At only 11 years old, Eleanora earned money cleaning at a whorehouse. The madam let her listen to the records of Louis Armstrong & Bessie Smith. Eleanora was able to express her feelings with music & she began singing at various storefront churches.


As a young teenager, Eleanora moved to NYC with her mother, to pursue a singing career, instead she found work as a prositute in Harlem.


Billie Holiday was the self creation of young Eleanora Fagen. She began to get small gigs & out of the way clubs, but Holiday was gaining popularity with fellow musicians. After years of touring with Count Basie, Holiday was offered her first steady job at Café Society in 1938, earning $75 a week. She went on to be featured soloist at clubs all over the country, acquiring the nickname “Lady Day.” Her distinctive voice, which she used like a musical instrument, transformed jazz singing. Holiday: “I don’t think I’m singing; I feel like I’m playing a horn.”


Holiday had many affairs with both men & women, but was known as a lesbian among many of her peers in the jazz world, where she aquired the moniker- Mister Holiday, because she was seldom seen in the company of gentlemen. Holiday: “Sure, I’ve been to bed with women… but I was always the man.” She had an affair with Orson Welles & Tallulah Bankhead.


Billie Holiday was unlucky in life, unlucky in love & dead from drink & drugs at the age of only 44.

By the late 1930s, Holiday had married small-time drug dealer Jimmy Monroe, who introduced her to opium & heroin. In 1947, she spent a year in prison for possession of drugs. After she was released Holiday had difficulty finding work & she had a string of relationships with maniacal men & a decline into dependence on drugs, a roughening of her voice & a physical decline.

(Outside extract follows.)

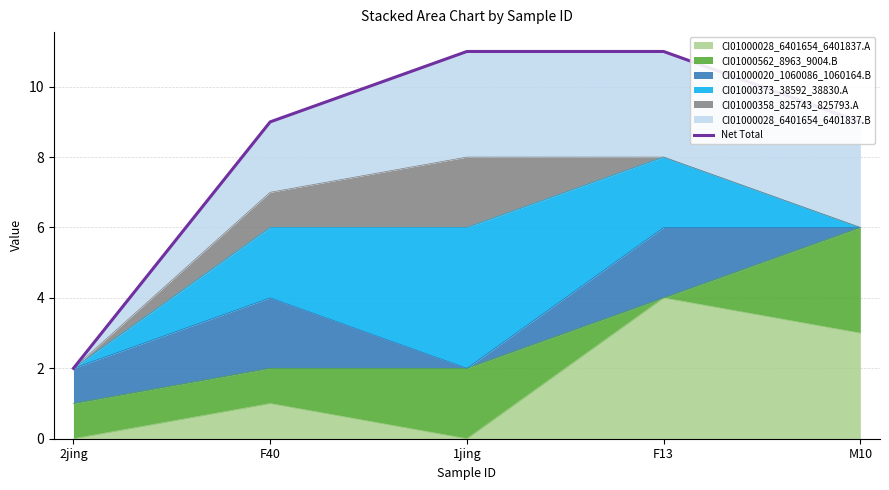

True or false: the data shows 11 at F13.

True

On 10 July 1959, Holiday died in hospital in NYC of cirrhosis of the liver. In a characteristically cruel turn she had been arrested on her deathbed for possession of narcotics, & spent her final days under police guard.

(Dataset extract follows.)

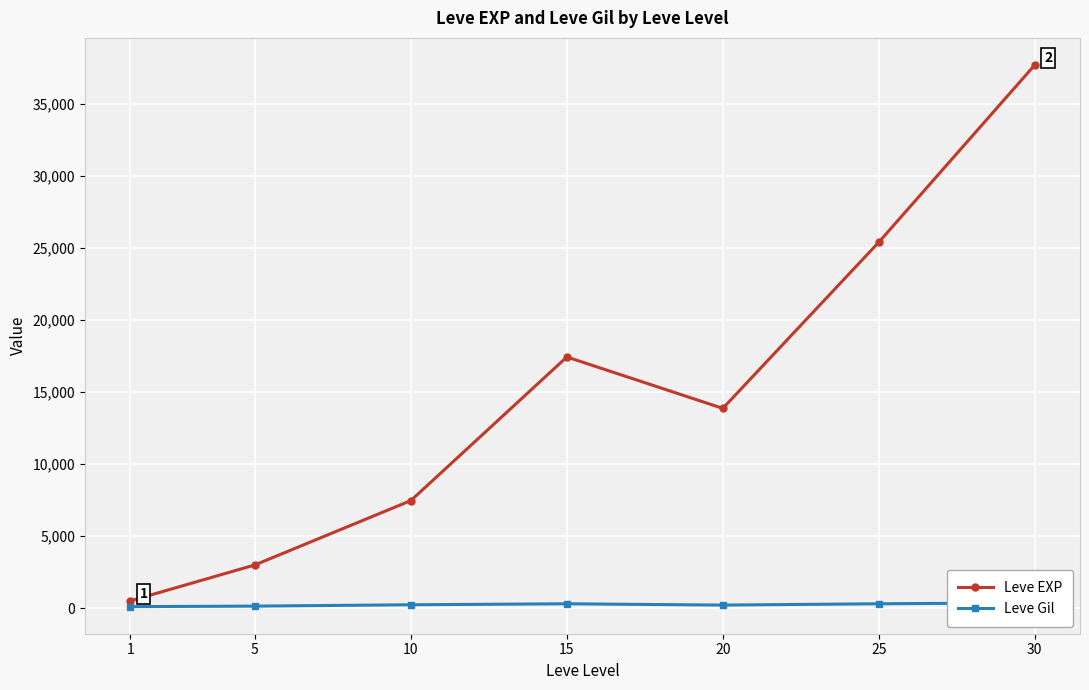

What is the value of the Leve EXP point at the 7th from the left?

37715.0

The life & legend of Lady Day seems to point to a victim, a problematic, profane & pushy woman. She was after all, a junkie & an alcoholic; she had sex with a great many men & many women"




I like to think that Billie Holiday was a determined woman with a great appetite for life, who lived it on her terms in a man’s world. Holiday was never able to capitalize on her amazing talent to live a life as a music superstar. She couldn’t break the pattern of abuse from others or herself, but that fed her genius. Her brand of self destruction was a plea for the love that ironically her bad behavior pushed away. But that voice, that perfectly imperfect gift, will always be loved.